How we Do!

Spent today giving the mysterious ‘FF’ cab some love. I was initially working towards converting it to use the Mr Do! board I have but I found out the cabinet actually can’t fit a vertically mounted monitor without the back door smacking into the frame. Horizontal mount worked out, so the Do! Run Run board gets to stay.

I had to pretty heavily modify the monitor shelf even to fit it horizontally. Looking at the mounting setup again I think the original monitor was mounted in there without a frame, and the chassis was just screwed to the little shelf below where the monitor sits.

I wanted to keep the Electrohome G07 I was putting in fully intact, so I did a bit of rearranging. The PCB and cage had to come down since with the monitor frame in place there was no longer enough clearance on the side. I’m going to redo the butt splices in the video wiring later, didn’t have any heat shrink tubing on hand to do them properly today.

Also replaced the crappy one piece sealed buttons that came with the cab with the leaf switches that came in the converted Megatack cab and some less weathered buttons from a parts control panel. Installed some real control panel hold downs too since the holes for the slide latches were all messed up, feels much more solid now.

The game looks much nicer on a CRT. I’ve got it mostly dialed in but the width coil is broken on the chassis I am using so that adjustment will have to stay where it is.

Changing the lineup

Today I traded my way into an unidentified but very nice cabinet that is set up with Do Run Run sans monitor.

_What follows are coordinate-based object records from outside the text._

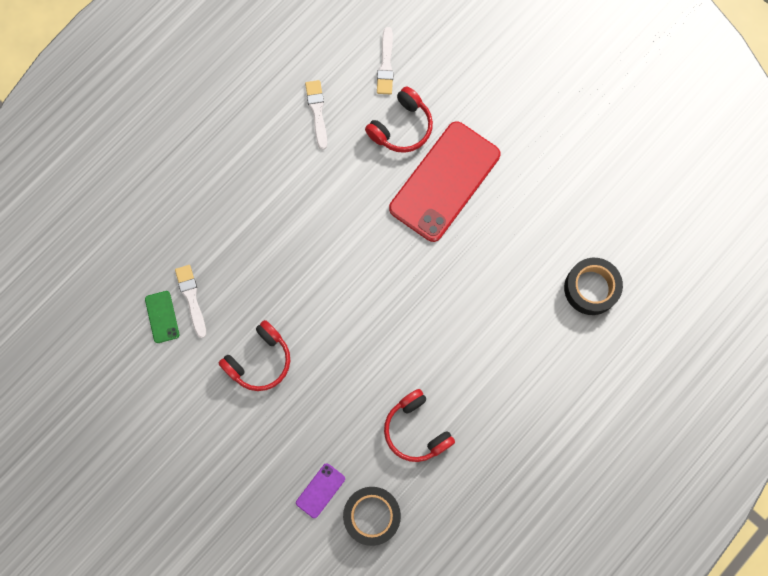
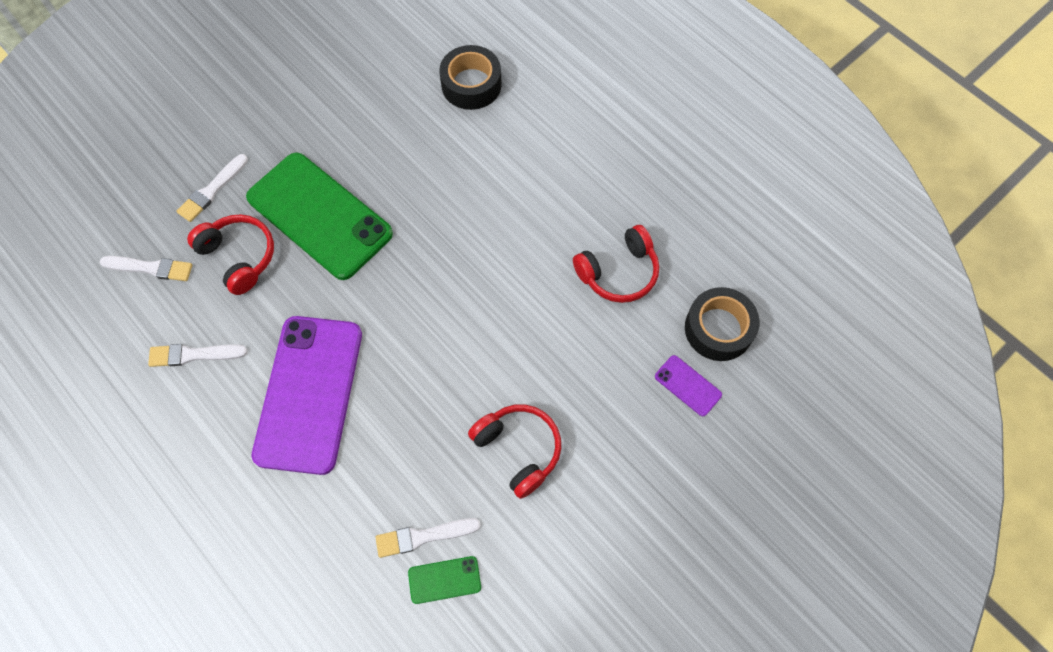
camera: 85 degrees left, 10 degrees down
red phone [389,121,500,242] -> green phone [246,153,393,280]
none -> white brush [177,154,248,222]
none -> purple phone [252,316,362,475]

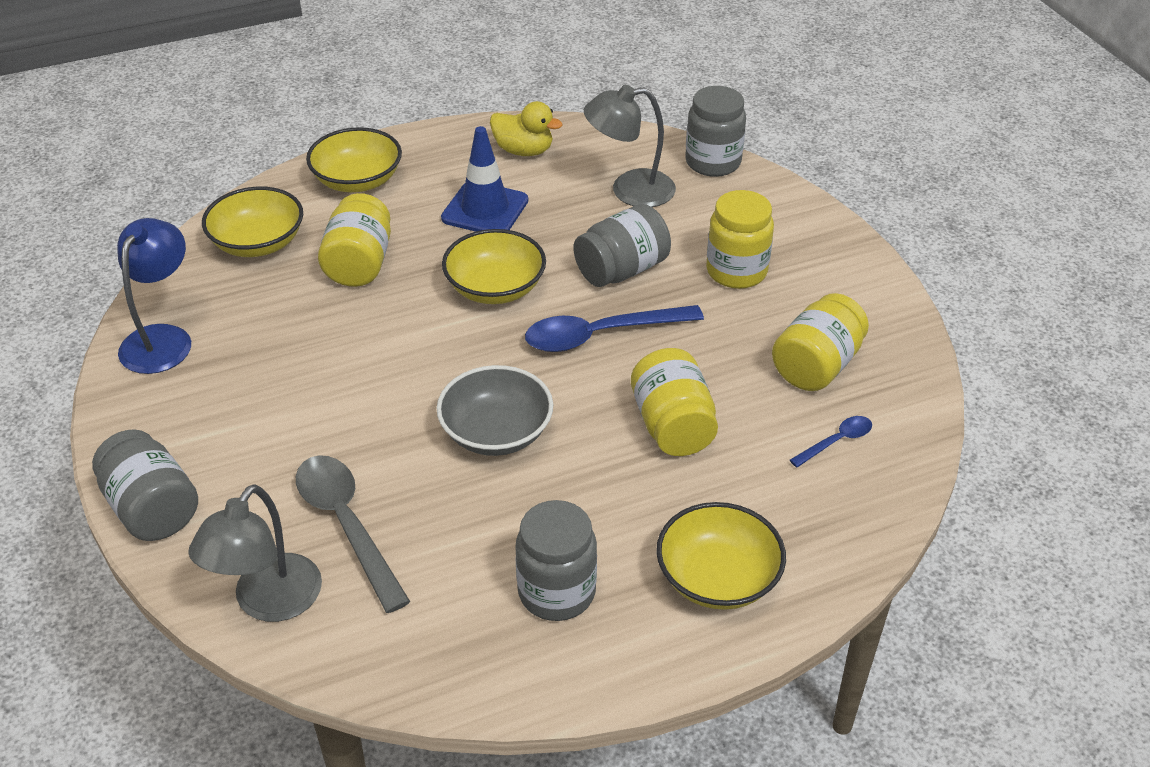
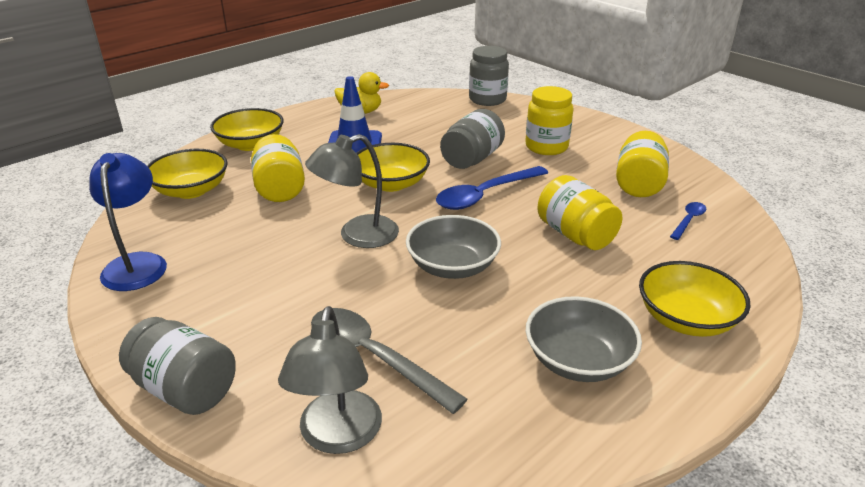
camera: 20 degrees left, 10 degrees down
grey jar [515,500,597,621] -> grey bowl [526,296,642,382]
grey lamp [584,85,676,207] -> grey lamp moved to [305,134,399,248]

It’s covered top to bottom in neat but generic space themed art. The only identifying mark on the entire thing is ‘FF’ in the middle of the top marquee hold down bar.

Control panel is kinda interesting, with another possible clue as to what game originally occupied it. It’s got markings and a cut out on the back for one more button, though the control panel overlay is uncut.

Oddly, the wiring harness is also provisioned for a second button, even though it seems to have been made for Do Run Run from the start.

I dropped in my highly specialized test display and played a few rounds. Pretty fun game, but the controls need some attention. The buttons and joystick are some of the cheesiest components I’ve seen in a while and stuck with enough frequency to kill me about once every other round.

The cabinet itself seems designed for multiple possible games, and includes provisions for switching between horizontal and vertical monitor orientation. That means I can put the original Mr. Do in it too, and I took it as an excuse to rid myself of the rotten Megatack cab the Mr. Do hardware I have came in.

I won’t miss moving that waterlogged heap of MDF.

Bonus pic of the interface board pinout sticker on one of the monitors I traded for the cab, a Wells Gardner K4600 series. Label on the sticker is 69X0984-100, not sure if that relates to what type of interface card it corresponds to. The card itself was missing its identifying sticker when I got it. Figured I’d post it up regardless, since there seems to be precious little information about the different boards for these monitors available on the net.

Mr. Do’s Failing Capacitors

The board set from the $25 Mr. Do works in spite of the deplorable condition of everything around it. I pulled out the guts of the cabinet to test it in friendlier and less spider infested conditions. Ended up being able to run through diagnostics once and get a game to start before the Videomaster 13 I had the board attached to started to go dim, droop on one side, and start making some awful noise from the flyback transformer. It looked nice while it lasted!

I tried to hook the board up to a VGA adapter but can’t get the thing to sync for more than a second or two before it goes back to claiming no signal.